What is required :: In the records below, copy word for word every line from the line with "scientific name: Rhagadiolus stellatus" to the line with "genus: Stichoneuron", both included. Leave the pictures out of your copy.

Data ::
▼▼▼

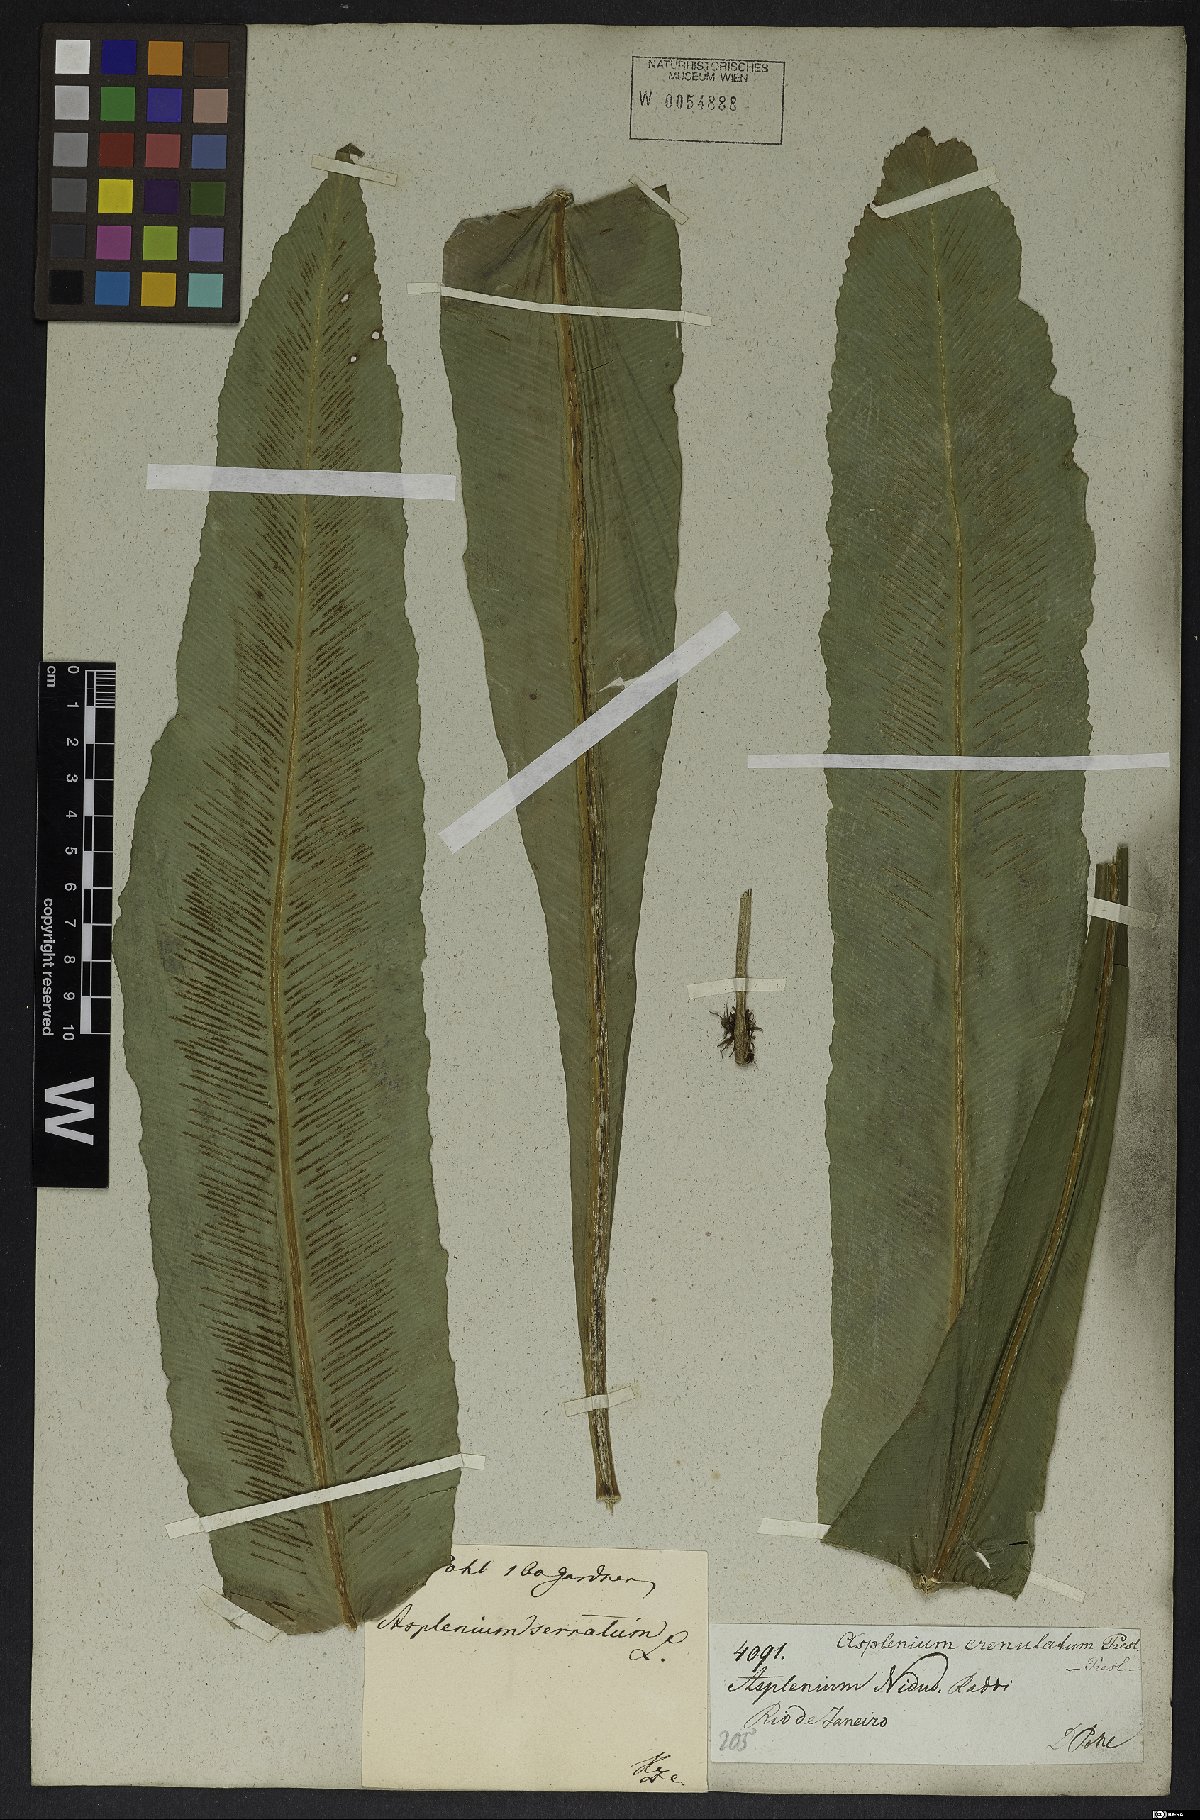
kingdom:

▲▲▲
▼▼▼

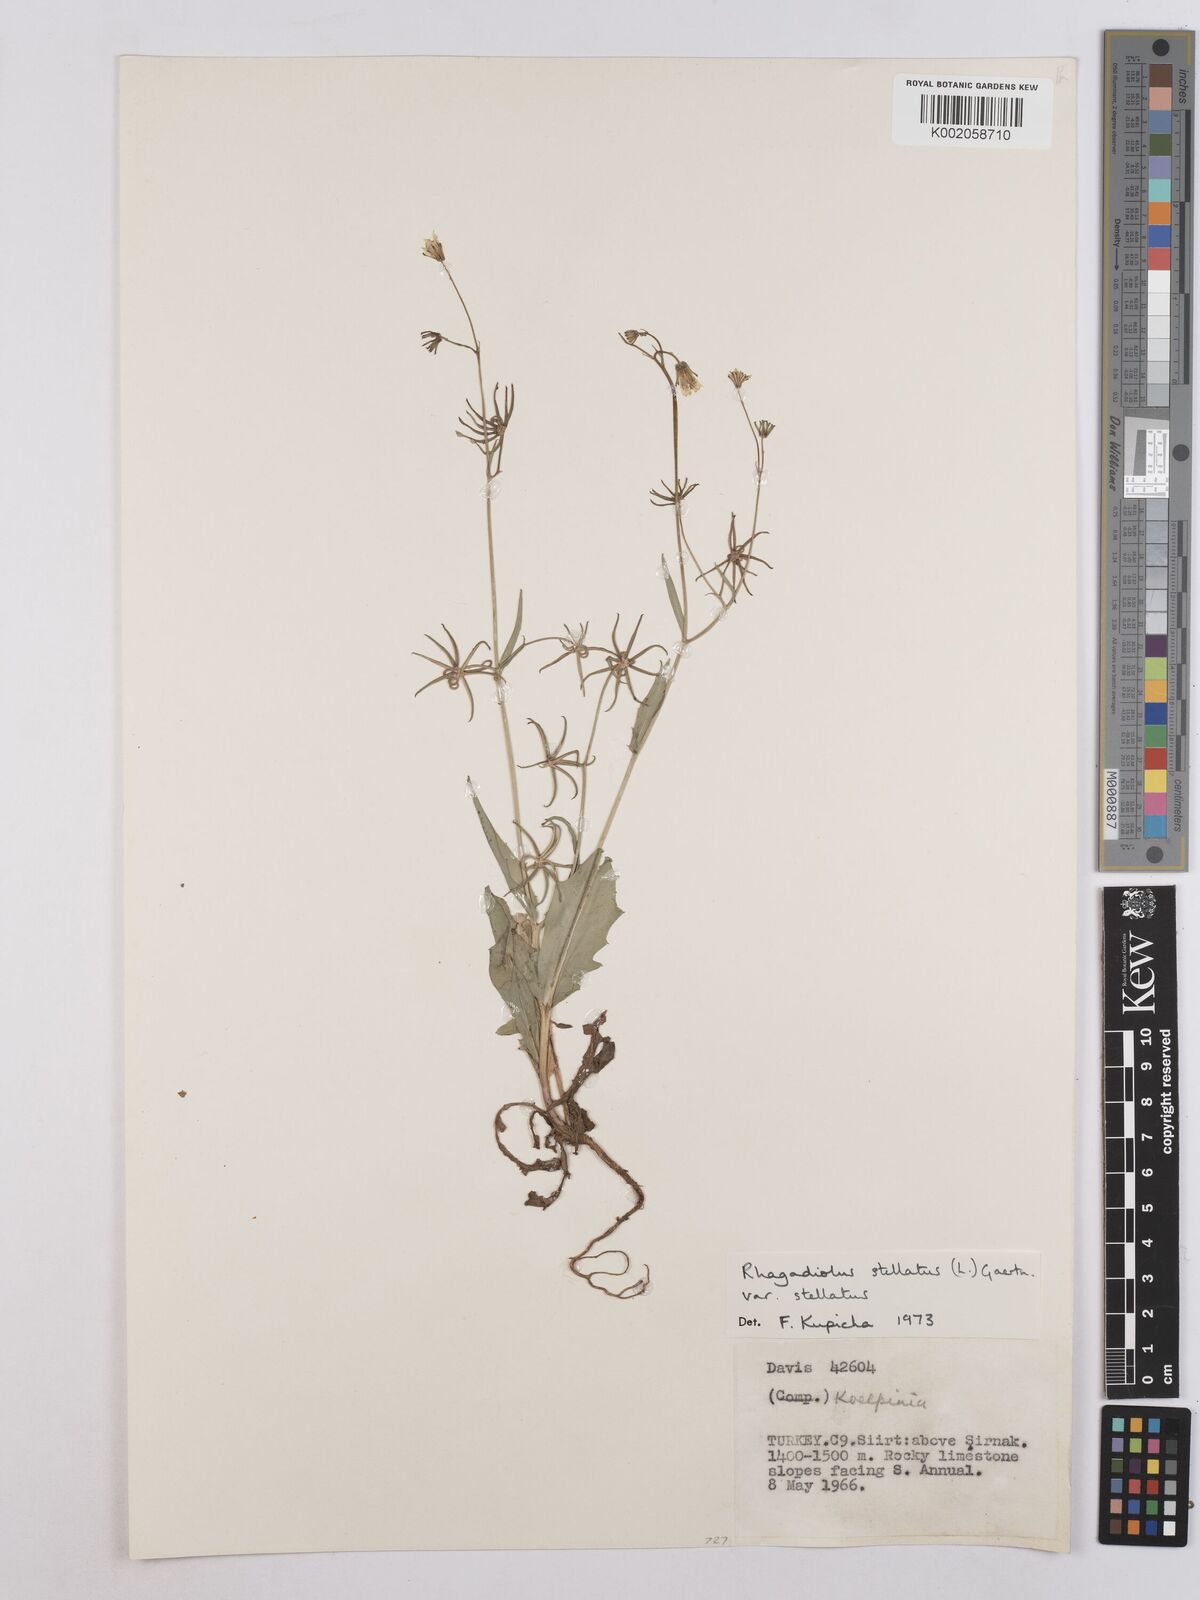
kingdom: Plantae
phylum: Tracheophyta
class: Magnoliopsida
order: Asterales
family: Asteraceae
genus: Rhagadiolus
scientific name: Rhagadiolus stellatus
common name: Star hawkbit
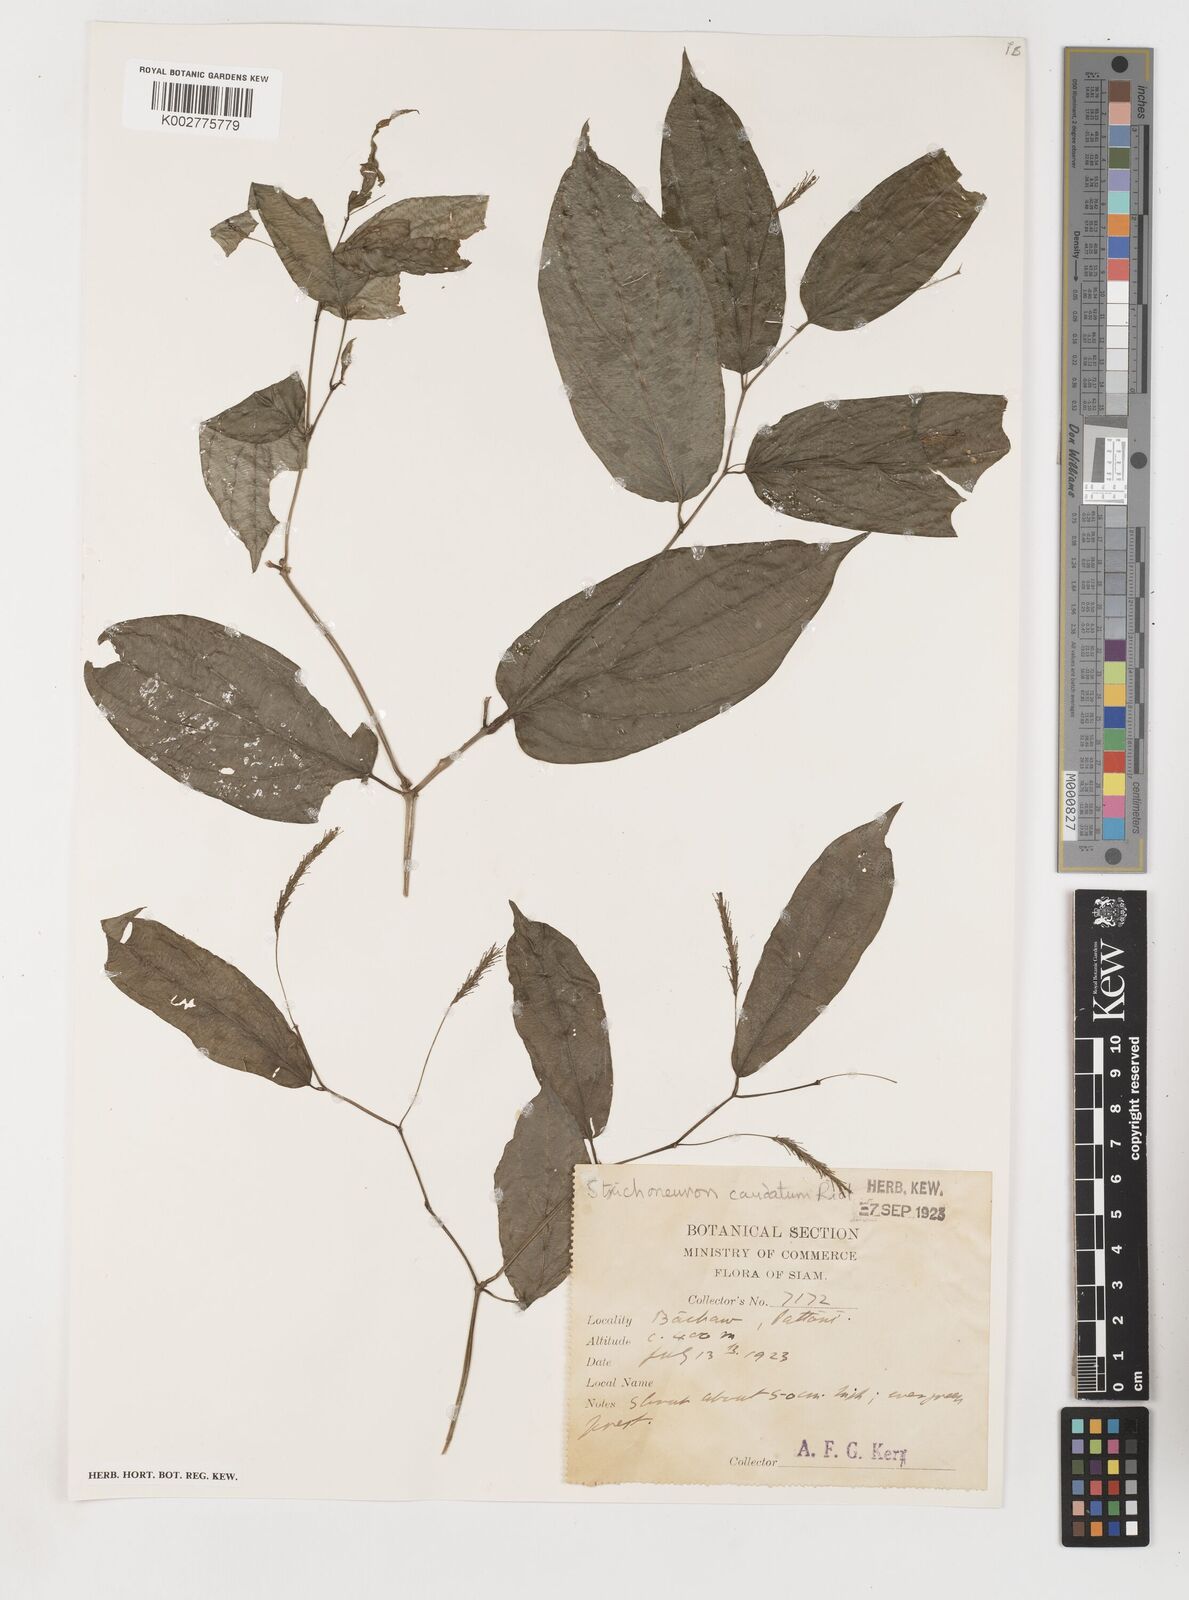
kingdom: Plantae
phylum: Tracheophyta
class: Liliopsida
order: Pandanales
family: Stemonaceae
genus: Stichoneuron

▲▲▲

The result ::
scientific name: Rhagadiolus stellatus
common name: Star hawkbit
kingdom: Plantae
phylum: Tracheophyta
class: Liliopsida
order: Pandanales
family: Stemonaceae
genus: Stichoneuron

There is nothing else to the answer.